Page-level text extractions

◆ ◆ ◆ ◆ ◆

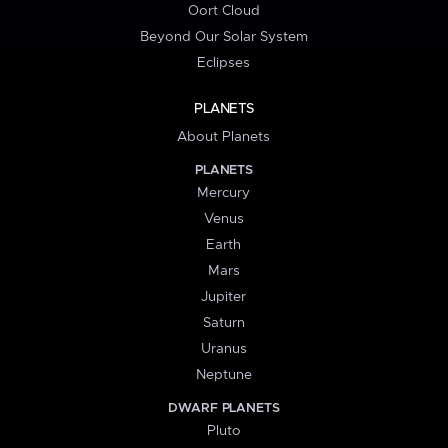
Oort Cloud
Beyond Our Solar System
Eclipses
PLANETS
About Planets
PLANETS
Mercury
Venus
Earth
Mars
Jupiter
Saturn
Uranus
Neptune
DWARF PLANETS
Pluto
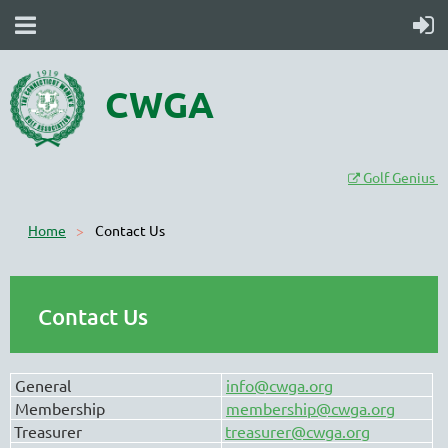
CWGA
Golf Genius

Home
Contact Us
Contact Us
General
info@cwga.org
Membership
membership@cwga.org
Treasurer
treasurer@cwga.org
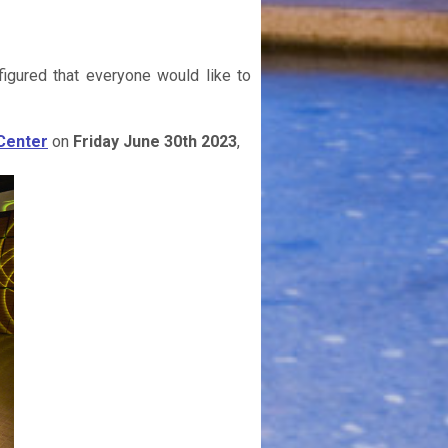
igured that everyone would like to
Center
on
Friday June 30th 2023
,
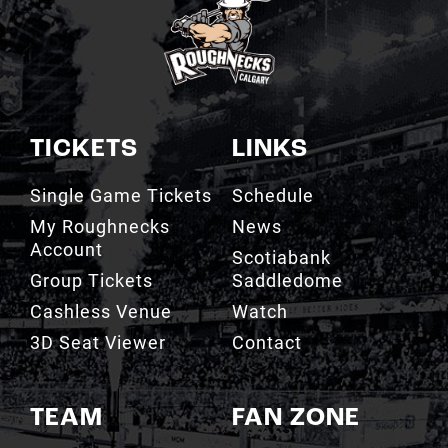
TICKETS
LINKS
Single Game Tickets
Schedule
My Roughnecks
News
Account
Scotiabank
Group Tickets
Saddledome
Cashless Venue
Watch
3D Seat Viewer
Contact
TEAM
FAN ZONE
Roster
Roughnecks Team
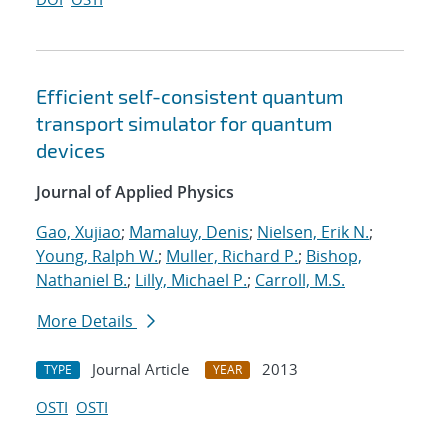
Efficient self-consistent quantum
transport simulator for quantum
devices
Journal of Applied Physics
Gao, Xujiao
;
Mamaluy, Denis
;
Nielsen, Erik N.
;
Young, Ralph W.
;
Muller, Richard P.
;
Bishop,
Nathaniel B.
;
Lilly, Michael P.
;
Carroll, M.S.
More Details
Journal Article
2013
TYPE
YEAR
OSTI
OSTI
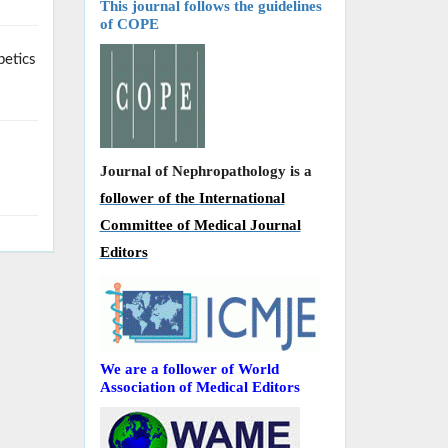
This journal follows the guidelines
of COPE
betics
Journal of Nephropathology is a
follower of the International
Committee of Medical Journal
Editors
We are a follower of World
Association of Medical Editors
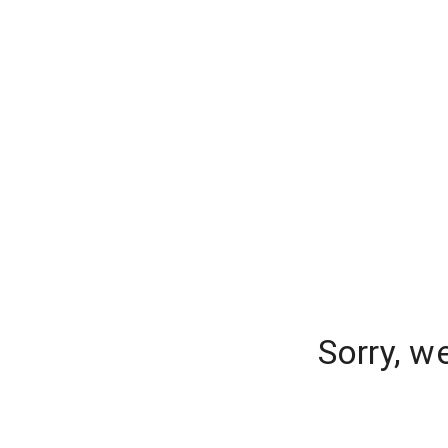
Sorry, w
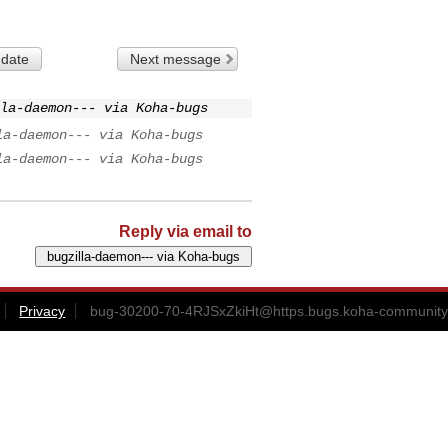
 date
Next message
la-daemon--- via Koha-bugs
la-daemon--- via Koha-bugs
la-daemon--- via Koha-bugs
Reply via email to
Privacy
bug-30200-70-4RJSxZkiHt@https.bugs.koha-community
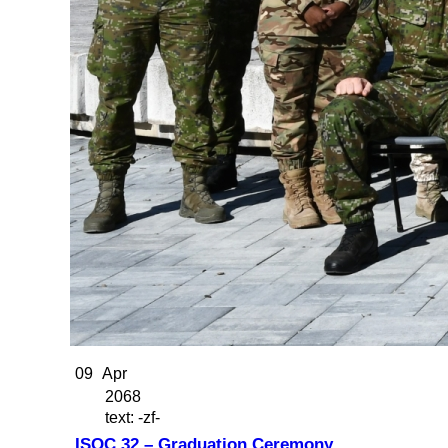
09
Apr
2068
text: -zf-
ISOC 32 – Graduation Ceremony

◆ ◆ ◆ ◆ ◆

* **What needs to be done**
What is needed is an exact retyping of the lines from the start of the data through the line with "Cashless Venue", with both end lines kept and every picture left out.

* **Exercise output**
Oort Cloud
Beyond Our Solar System
Eclipses
PLANETS
About Planets
PLANETS
Mercury
Venus
Earth
Mars
Jupiter
Saturn
Uranus
Neptune
DWARF PLANETS
Pluto
CWGA
Golf Genius

Home
Contact Us
Contact Us
General
info@cwga.org
Membership
membership@cwga.org
Treasurer
treasurer@cwga.org
igured that everyone would like to
Center
on
Friday June 30th 2023
,
TICKETS
LINKS
Single Game Tickets
Schedule
My Roughnecks
News
Account
Scotiabank
Group Tickets
Saddledome
Cashless Venue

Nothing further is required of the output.